Material provided
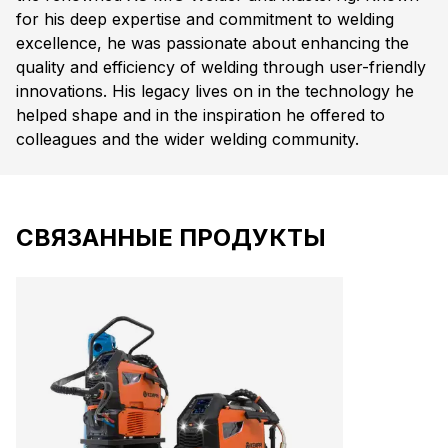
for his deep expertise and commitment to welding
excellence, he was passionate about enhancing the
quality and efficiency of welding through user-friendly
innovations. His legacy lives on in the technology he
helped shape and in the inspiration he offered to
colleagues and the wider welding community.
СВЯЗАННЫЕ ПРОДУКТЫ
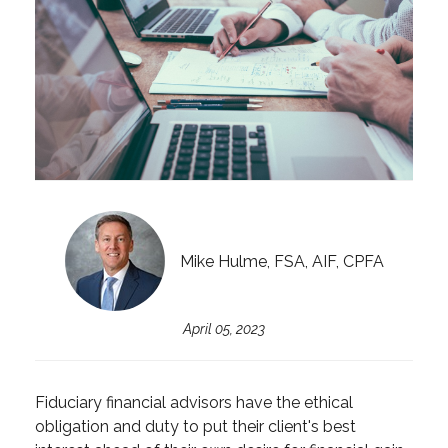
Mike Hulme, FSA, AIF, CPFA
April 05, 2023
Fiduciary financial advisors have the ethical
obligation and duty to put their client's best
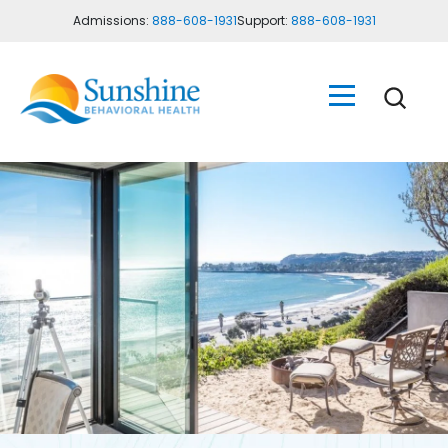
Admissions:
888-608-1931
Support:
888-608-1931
...
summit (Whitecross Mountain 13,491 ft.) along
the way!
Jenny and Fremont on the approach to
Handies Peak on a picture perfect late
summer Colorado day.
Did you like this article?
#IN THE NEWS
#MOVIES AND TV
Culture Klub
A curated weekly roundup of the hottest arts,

Exercise
Using the records above, copy each line that contains "welding".

Result below
for his deep expertise and commitment to welding
quality and efficiency of welding through user-friendly
colleagues and the wider welding community.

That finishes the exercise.